Flu Precautions at St. John's Church
With the news of the spread of the COVID-19 (Coronavirus) in the media, there are many at St. John’s expressing concern about how we can be faithful to our practice in church and also avoid the spread of illness. The news about COVID-19 coincides with a flu season that has been more challenging than in previous years. Our first caution is to remind our members that flu vaccines are still widely available and are an important precaution in keeping healthy in the flu season.
We at the church are committed to faithfulness in the midst of this season, along with the practice of abundant caution.
Some have voiced concern about the eucharistic practice of sharing a common cup, while others have concerns about the possible contagious effects of sharing the peace.

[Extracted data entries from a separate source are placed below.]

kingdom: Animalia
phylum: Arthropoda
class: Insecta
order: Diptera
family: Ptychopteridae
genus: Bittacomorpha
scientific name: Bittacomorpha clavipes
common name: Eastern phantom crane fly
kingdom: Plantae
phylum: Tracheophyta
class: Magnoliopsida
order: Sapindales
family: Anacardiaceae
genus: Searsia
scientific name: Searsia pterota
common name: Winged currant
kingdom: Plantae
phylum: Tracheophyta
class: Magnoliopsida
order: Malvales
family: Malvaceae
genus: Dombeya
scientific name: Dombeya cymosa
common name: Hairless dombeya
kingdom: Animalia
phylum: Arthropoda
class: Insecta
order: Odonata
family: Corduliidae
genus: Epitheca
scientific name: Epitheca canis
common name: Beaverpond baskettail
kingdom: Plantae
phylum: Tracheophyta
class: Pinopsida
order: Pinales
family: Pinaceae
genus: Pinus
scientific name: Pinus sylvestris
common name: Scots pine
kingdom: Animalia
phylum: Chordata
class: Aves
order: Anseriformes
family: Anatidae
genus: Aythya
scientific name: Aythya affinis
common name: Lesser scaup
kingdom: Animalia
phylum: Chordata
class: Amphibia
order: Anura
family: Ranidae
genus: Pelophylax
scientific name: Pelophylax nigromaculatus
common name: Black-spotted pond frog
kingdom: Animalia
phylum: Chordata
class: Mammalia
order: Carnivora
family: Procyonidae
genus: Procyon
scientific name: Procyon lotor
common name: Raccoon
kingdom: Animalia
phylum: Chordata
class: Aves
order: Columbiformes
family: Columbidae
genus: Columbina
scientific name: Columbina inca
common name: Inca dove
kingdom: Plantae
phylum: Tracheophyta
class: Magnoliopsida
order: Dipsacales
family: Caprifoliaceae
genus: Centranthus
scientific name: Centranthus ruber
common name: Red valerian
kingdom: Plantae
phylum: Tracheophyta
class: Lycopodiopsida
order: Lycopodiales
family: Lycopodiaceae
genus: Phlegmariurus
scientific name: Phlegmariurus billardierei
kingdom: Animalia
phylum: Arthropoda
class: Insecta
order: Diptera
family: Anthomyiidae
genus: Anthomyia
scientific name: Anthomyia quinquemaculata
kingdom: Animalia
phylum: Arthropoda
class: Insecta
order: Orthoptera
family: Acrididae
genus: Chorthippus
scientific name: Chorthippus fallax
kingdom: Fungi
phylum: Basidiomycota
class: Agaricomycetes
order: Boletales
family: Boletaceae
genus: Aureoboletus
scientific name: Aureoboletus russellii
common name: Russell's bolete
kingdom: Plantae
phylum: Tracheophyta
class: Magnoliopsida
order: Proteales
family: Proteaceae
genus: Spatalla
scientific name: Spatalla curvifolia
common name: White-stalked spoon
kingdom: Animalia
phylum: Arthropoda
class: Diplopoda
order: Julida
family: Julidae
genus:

The altar guild, Lay Eucharistic Ministers, and Clergy are and will continue to exercise great caution as we minister at the altar. Before church, Mary Beth and I will be certain to wash our hands thoroughly and use anti-bacterial soap. Lay Eucharistic Ministers will be reminded to use best practices for wiping the chalice after each communicant. Of interest, research conducted by the Centers for Disease Control has suggested that sharing communion is not a significant vector of disease transmission due to the nature of the vessels used. In their research, they also discovered that intinction (the practice of dipping the bread in the wine) presents a higher likelihood of transmitting illness than sipping from the cup.
But, all of us understand that, in this time of heightened caution, some parishioners might rather receive communion bread without the wine, or just a blessing. We remind all of our parishioners that receiving the bread alone without the wine is a long-standing practice in many churches and is a means of grace equal to the reception of both bread and wine. See the note from the Bishop about the theology of receiving in one kind only.
The peace is an ancient part of our Eucharistic Practice following confession, but the gesture associated with sharing God’s peace has changed over time. In some places a kiss of peace is used, in others, a solemn bow between parishioners is the traditional manner of exchanging God’s peace. I encourage you to consider how you might communicate God’s love, peace, and joy without contact in this flu season - perhaps through the use of loving smile and bowing gesture.
The Bishop's office has provided guidelines for parishes and clergy in the midst of these concerns - see the Bishop's direction here.
We look forward to being with you this Sunday as we begin our Lenten journey together.
Some Suggested Precautions:
- Influenza of all types is dangerous, and studies show that vaccines help to limit the seriousness and duration of illness. Consider getting vaccinated for the flu if you have not been already.
- If you are feeling ill, consider staying home from church until you are feeling better. The clergy and our Caring Connection ministers are always happy to make visits to infirm parishioners and bring them the greetings, love and joy of our community. Communion at home is also available. To make arrangements for such a visit contact the clergy directly.
- Consider exchanging the peace without contact in a manner that honors the intention of sharing in God’s love, peace and joy.
- Intinction (dipping) is less hygienic than drinking from the common cup. Receiving the bread alone avoids concerns about sharing the cup and is an equal means of grace as receiving both bread and wine.
- Rigorous handwashing for at least 20 seconds has been shown to be effective in reducing likelihood of transmitting illness.